Dieses Buch hätte es in der vorliegenden Form vor zehn Jahren noch nicht geben können. Obwohl auch schon damals ausser Frage stand, dass Frauen in Führungsrollen gehören, nicht zuletzt auch innerhalb der reformierten Kirche.
Seither wurden in der Schweiz mehrere Frauen in leitende kirchliche Ämter gewählt, die zuvor fast ausschliesslich von Männern besetzt waren. In Bern etwa Judith Pörksen Roder oder in Zürich Esther Straub, die seit 2020 beziehungsweise seit 2023 die jeweils kantonalen Landeskirchen leiten. Und natürlich Rita Famos. Als erste Frau steht sie seit 2021 der Evangelisch-reformierten Kirche Schweiz (EKS) vor und vertritt die reformierten Kirchen in der nationalen Politik, in der Ökumene und im interreligiösen Dialog.
Ermutigen und ermächtigen
Der «anregende und unterstützende Austausch mit anderen Frauen in Spitzenämtern» in den vergangenen Jahren hat die Theologin nun dazu inspiriert, den Sammelband «Leadership. Weibliche Perspektiven» herauszugegeben. Das Buch soll der «gegenseitigen Ermutigung und Ermächtigung» dienen, schreibt Famos in der Einleitung, auch für Frauen, die ausserhalb der Kirche Führungsrollen wahrnehmen.
In ihren Aufsätzen beschreiben 18 Frauen ihre unterschiedlichen Erfahrungen in Leitungspositionen. Ein Teil von ihnen kommt aus dem kirchlichen Umfeld, wie Pörksen, Straub oder die libanesische Pastorin Najla Kassab, die bis 2025 Präsidentin der Weltgemeinschaft reformierter Kirchen war.
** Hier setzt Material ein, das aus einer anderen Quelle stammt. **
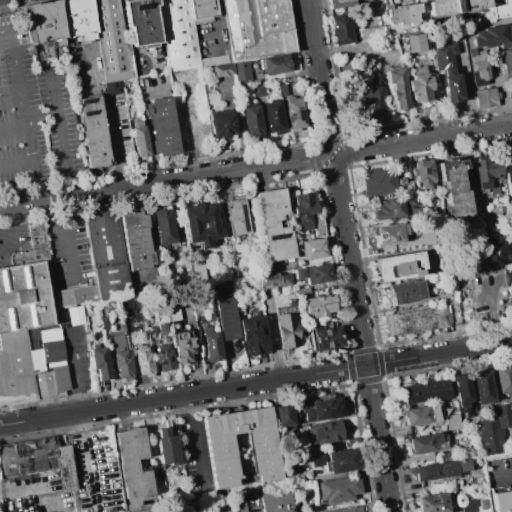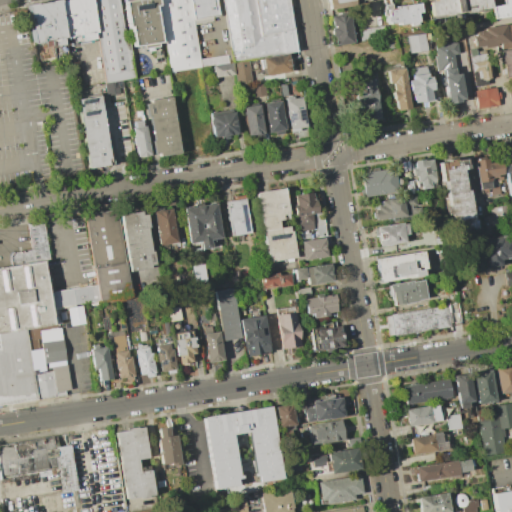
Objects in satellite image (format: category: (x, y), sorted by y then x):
building: (337, 3)
building: (338, 3)
building: (453, 6)
building: (453, 6)
rooftop solar panel: (143, 8)
building: (501, 9)
building: (502, 9)
building: (201, 10)
building: (400, 13)
building: (400, 14)
building: (78, 19)
building: (45, 22)
building: (142, 22)
building: (168, 27)
building: (256, 27)
building: (258, 28)
building: (339, 28)
building: (339, 29)
building: (84, 31)
building: (370, 32)
building: (178, 34)
building: (492, 36)
building: (492, 36)
building: (112, 41)
building: (414, 42)
building: (387, 43)
building: (414, 43)
road: (14, 55)
building: (506, 61)
building: (506, 61)
building: (273, 64)
building: (275, 65)
building: (477, 68)
building: (221, 69)
building: (223, 70)
building: (478, 70)
building: (447, 71)
building: (241, 72)
building: (449, 72)
building: (242, 73)
road: (319, 74)
building: (418, 85)
building: (418, 85)
building: (397, 87)
building: (112, 88)
building: (397, 89)
building: (258, 90)
building: (511, 90)
building: (510, 91)
road: (10, 92)
building: (484, 97)
building: (484, 97)
building: (366, 100)
building: (365, 101)
road: (22, 109)
parking lot: (34, 113)
building: (293, 113)
building: (294, 113)
road: (40, 114)
rooftop solar panel: (300, 116)
building: (272, 117)
building: (274, 117)
rooftop solar panel: (288, 117)
road: (58, 119)
building: (252, 119)
building: (251, 120)
building: (221, 123)
building: (222, 124)
building: (160, 126)
building: (162, 127)
road: (13, 129)
building: (92, 132)
building: (93, 133)
building: (138, 138)
road: (424, 138)
building: (140, 140)
road: (29, 144)
road: (333, 154)
road: (16, 163)
building: (485, 171)
building: (507, 171)
building: (507, 171)
building: (484, 172)
building: (423, 173)
building: (423, 173)
road: (164, 181)
building: (376, 181)
building: (376, 182)
building: (455, 194)
building: (454, 195)
building: (393, 207)
building: (392, 208)
building: (302, 209)
building: (305, 210)
building: (235, 217)
building: (235, 217)
building: (495, 217)
rooftop solar panel: (243, 219)
building: (199, 224)
building: (200, 224)
building: (272, 224)
building: (273, 225)
building: (162, 226)
building: (162, 227)
building: (390, 233)
building: (390, 234)
rooftop solar panel: (276, 237)
road: (65, 239)
building: (135, 239)
building: (311, 248)
building: (310, 249)
building: (494, 250)
building: (495, 251)
building: (35, 252)
building: (106, 256)
building: (398, 266)
building: (398, 266)
building: (197, 273)
building: (312, 274)
building: (312, 274)
building: (272, 280)
building: (273, 280)
building: (405, 291)
building: (405, 292)
building: (75, 296)
building: (59, 301)
building: (28, 305)
building: (318, 305)
building: (318, 306)
building: (225, 313)
building: (225, 314)
building: (74, 315)
building: (415, 320)
building: (415, 320)
building: (286, 330)
building: (286, 330)
building: (251, 335)
building: (252, 335)
rooftop solar panel: (324, 335)
road: (361, 335)
building: (326, 338)
building: (327, 338)
rooftop solar panel: (334, 341)
building: (210, 344)
rooftop solar panel: (320, 344)
building: (210, 345)
rooftop solar panel: (327, 345)
building: (183, 347)
building: (183, 347)
building: (55, 354)
rooftop solar panel: (157, 354)
building: (119, 356)
building: (119, 357)
building: (162, 357)
building: (162, 357)
building: (141, 359)
building: (142, 360)
building: (98, 361)
building: (99, 361)
rooftop solar panel: (166, 361)
rooftop solar panel: (161, 364)
road: (73, 370)
building: (17, 374)
building: (502, 378)
building: (503, 379)
road: (256, 383)
building: (55, 386)
building: (481, 386)
building: (482, 387)
building: (461, 390)
building: (461, 390)
building: (424, 391)
building: (425, 391)
building: (321, 408)
building: (322, 408)
building: (284, 415)
building: (420, 415)
building: (421, 415)
building: (283, 416)
building: (451, 421)
building: (493, 427)
building: (493, 429)
building: (324, 432)
building: (324, 433)
rooftop solar panel: (217, 435)
road: (197, 440)
building: (426, 443)
building: (426, 443)
building: (166, 445)
building: (239, 445)
building: (240, 445)
building: (165, 448)
rooftop solar panel: (217, 449)
building: (39, 459)
building: (341, 460)
building: (38, 461)
building: (344, 461)
building: (132, 463)
building: (132, 463)
rooftop solar panel: (221, 467)
building: (440, 469)
building: (441, 470)
parking lot: (499, 470)
road: (502, 474)
road: (503, 482)
rooftop solar panel: (225, 485)
building: (337, 490)
building: (339, 491)
building: (501, 501)
building: (502, 501)
road: (505, 501)
building: (286, 502)
building: (287, 503)
building: (431, 503)
building: (431, 503)
parking lot: (253, 505)
building: (154, 511)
Weitere Autorinnen sind in Politik, Wirtschaft, Medizin und Gesellschaft tätig, etwa Stephanie von Orelli, die als ehemalige Co-Leiterin der Frauenklinik des Zürcher Stadtspitals Triemli schildert, wie Jobsharing in leitender Position gelingt. Manche Frauen schreiben sehr persönlich, vermitteln damit ein anschauliches Bild der beruflichen Laufbahn. Und alle befassen sich mit der Frage, was gute Leadership ist.